When the Algos are Wrong
It’s easy to second guess a football game especially when on the losing side. Sunday’s play-off game began with an email from a colleague: “Sorry — Go Detroit!”
I did what every self-respecting 49er fan does — ignored it.
And oh, what a glorious win it was. Go 9ers!
Hindsight is 2020 and the backseat quarterbacks will always dissect a game. But this game and this article, What Ended the Detroit Lions’ Dream Season? Math was so interesting.
In our GenAI heady world amidst deep fakes of Taylor Swift and calls for regulation as a result, this little article spoke volumes. Sure, it’s easy to blame the data, the algorithms. We talk about humans in the loop. But man sometimes with the data, and the humans, we just get it wrong because we forget common sense.
It’s like the physician who still knows how to diagnose based on feel. They’ve had enough cases to know something is wrong and they just know it.

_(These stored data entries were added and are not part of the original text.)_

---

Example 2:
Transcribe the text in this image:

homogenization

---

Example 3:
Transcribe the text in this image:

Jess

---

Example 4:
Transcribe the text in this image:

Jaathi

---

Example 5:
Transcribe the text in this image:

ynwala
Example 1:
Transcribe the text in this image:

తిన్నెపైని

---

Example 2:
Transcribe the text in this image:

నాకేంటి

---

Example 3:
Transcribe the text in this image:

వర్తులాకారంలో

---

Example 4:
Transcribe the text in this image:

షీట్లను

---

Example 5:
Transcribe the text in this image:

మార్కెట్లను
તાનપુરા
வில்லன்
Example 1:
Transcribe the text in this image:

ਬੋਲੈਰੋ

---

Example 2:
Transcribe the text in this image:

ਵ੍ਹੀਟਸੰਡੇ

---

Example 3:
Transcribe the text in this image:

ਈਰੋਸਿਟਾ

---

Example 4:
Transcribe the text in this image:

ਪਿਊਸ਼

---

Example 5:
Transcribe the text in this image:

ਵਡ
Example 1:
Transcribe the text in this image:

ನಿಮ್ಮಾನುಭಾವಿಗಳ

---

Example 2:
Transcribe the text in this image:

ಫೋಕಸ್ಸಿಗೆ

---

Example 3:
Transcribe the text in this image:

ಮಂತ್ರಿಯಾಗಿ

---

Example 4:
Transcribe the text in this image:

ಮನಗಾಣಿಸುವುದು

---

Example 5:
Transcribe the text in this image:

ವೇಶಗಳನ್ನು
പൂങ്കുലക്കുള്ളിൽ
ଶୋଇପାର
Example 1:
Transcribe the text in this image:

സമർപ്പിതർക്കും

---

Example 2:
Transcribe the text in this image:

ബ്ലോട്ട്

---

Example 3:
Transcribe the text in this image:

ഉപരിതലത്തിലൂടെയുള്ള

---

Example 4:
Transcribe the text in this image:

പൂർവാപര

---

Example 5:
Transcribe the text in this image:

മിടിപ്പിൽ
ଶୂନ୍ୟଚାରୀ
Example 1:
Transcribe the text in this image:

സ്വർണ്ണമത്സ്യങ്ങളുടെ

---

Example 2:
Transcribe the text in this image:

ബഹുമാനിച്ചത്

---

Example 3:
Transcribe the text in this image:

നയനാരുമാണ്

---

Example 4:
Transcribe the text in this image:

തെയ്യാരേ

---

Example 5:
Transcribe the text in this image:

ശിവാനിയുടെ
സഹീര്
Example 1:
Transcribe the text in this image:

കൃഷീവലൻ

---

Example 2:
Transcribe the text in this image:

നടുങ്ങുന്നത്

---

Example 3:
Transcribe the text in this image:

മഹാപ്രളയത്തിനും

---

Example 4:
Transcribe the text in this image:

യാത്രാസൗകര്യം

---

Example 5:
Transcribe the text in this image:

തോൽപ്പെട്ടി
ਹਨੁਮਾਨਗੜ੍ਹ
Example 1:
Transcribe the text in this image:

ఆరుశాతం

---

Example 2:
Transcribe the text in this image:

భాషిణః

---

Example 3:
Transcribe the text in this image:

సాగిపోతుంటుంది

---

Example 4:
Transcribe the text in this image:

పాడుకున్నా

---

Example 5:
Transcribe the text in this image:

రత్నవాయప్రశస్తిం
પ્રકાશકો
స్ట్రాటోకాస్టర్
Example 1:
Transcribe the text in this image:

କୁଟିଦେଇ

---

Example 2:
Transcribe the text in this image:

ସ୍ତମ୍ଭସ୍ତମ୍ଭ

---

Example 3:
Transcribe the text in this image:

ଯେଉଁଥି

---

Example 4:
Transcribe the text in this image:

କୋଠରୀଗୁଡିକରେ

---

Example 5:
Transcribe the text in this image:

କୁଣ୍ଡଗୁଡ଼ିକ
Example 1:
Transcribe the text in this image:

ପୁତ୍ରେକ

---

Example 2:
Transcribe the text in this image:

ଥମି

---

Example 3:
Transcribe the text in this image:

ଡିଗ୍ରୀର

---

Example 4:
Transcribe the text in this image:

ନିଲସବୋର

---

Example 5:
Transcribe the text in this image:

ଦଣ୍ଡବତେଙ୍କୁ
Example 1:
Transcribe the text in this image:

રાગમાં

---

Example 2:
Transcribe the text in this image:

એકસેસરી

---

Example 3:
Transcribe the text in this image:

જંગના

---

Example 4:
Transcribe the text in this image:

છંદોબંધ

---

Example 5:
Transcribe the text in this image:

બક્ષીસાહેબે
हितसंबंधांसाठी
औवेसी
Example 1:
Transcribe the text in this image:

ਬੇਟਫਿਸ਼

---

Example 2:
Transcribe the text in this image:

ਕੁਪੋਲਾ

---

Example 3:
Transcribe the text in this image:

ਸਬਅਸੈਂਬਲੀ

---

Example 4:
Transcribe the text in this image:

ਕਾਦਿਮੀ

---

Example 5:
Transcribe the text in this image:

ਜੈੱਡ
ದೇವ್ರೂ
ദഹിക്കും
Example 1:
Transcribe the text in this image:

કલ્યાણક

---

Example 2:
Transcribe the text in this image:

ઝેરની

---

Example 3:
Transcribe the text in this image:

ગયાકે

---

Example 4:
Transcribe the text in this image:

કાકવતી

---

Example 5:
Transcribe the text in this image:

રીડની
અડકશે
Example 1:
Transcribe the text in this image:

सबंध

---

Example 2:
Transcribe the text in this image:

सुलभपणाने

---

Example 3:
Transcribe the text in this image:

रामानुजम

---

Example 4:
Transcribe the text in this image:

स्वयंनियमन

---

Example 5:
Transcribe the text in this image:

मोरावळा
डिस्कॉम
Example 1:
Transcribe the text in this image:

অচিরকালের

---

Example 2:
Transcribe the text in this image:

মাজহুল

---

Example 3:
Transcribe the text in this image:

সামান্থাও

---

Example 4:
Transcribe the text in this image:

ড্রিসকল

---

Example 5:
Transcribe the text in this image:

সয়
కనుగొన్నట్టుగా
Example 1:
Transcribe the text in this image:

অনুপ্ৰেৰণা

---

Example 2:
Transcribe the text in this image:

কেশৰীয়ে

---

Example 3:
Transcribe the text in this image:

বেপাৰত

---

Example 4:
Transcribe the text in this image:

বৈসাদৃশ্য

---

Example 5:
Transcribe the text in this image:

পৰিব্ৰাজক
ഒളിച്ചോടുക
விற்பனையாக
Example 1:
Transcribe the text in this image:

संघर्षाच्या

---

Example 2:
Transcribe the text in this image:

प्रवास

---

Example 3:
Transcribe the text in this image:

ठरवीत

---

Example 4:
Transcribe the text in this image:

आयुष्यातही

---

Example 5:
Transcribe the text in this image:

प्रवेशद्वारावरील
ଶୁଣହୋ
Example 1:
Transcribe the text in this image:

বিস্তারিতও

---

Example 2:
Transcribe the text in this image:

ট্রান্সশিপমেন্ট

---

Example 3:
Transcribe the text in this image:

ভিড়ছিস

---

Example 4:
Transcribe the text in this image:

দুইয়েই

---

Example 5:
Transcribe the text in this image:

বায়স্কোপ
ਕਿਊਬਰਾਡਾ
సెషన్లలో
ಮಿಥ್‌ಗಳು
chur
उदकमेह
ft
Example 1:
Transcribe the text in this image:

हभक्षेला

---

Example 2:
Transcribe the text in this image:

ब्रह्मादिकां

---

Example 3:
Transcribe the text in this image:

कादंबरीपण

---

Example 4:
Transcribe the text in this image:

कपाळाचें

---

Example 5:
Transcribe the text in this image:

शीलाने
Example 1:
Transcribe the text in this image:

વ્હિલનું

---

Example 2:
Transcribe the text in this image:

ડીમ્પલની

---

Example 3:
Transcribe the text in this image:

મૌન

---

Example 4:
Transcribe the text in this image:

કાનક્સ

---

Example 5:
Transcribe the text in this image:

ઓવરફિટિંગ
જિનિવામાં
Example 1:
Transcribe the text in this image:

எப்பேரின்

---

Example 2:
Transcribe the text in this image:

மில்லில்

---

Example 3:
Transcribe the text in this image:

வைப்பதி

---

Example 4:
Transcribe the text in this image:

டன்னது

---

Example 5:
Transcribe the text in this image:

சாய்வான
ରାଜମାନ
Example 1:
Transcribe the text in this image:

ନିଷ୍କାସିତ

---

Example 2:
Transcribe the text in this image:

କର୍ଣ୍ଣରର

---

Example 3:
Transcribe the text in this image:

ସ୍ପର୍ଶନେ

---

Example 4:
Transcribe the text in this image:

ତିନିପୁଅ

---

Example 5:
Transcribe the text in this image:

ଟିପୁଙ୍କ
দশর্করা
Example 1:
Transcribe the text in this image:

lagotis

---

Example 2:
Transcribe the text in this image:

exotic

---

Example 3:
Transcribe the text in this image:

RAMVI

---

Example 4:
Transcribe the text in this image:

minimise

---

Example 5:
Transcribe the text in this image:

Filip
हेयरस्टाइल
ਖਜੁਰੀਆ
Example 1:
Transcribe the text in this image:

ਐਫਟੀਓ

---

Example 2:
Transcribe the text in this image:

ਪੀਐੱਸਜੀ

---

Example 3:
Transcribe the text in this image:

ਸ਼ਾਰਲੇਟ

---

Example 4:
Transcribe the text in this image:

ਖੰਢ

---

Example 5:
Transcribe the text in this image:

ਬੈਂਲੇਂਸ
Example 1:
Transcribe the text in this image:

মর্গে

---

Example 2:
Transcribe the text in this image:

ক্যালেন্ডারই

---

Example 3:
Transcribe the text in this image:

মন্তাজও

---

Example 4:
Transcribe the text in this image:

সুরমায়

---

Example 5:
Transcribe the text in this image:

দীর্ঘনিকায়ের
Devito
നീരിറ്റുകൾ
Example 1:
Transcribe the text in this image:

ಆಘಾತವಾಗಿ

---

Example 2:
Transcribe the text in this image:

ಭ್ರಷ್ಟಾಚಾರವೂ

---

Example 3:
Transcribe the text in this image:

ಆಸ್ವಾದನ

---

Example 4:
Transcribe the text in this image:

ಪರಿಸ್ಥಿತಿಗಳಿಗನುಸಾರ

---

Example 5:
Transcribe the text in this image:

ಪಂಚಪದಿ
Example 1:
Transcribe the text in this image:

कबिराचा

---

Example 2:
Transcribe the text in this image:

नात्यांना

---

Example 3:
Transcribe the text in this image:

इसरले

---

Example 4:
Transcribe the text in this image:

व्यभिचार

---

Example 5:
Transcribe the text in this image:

Or the judge that has a sense that letting the wrong person out regardless of the probabilities of their being an upstanding citizen tells her otherwise. And experience in football says no matter the odds of a 4th down conversion vs. a long-yard field-goal by a kicker who isn’t always great on the long-yard field-goals — it’s points on the board that matter.
The data got it wrong, the math got it wrong, the human in the loop got it wrong. Sometimes it’s not fancy math, complex algorithms, the quality of the data inside them, or the human in the loop. It’s about something as fundamental as winning and losing. And in football that’s demonstrated by points on the board. It’s not so complicated.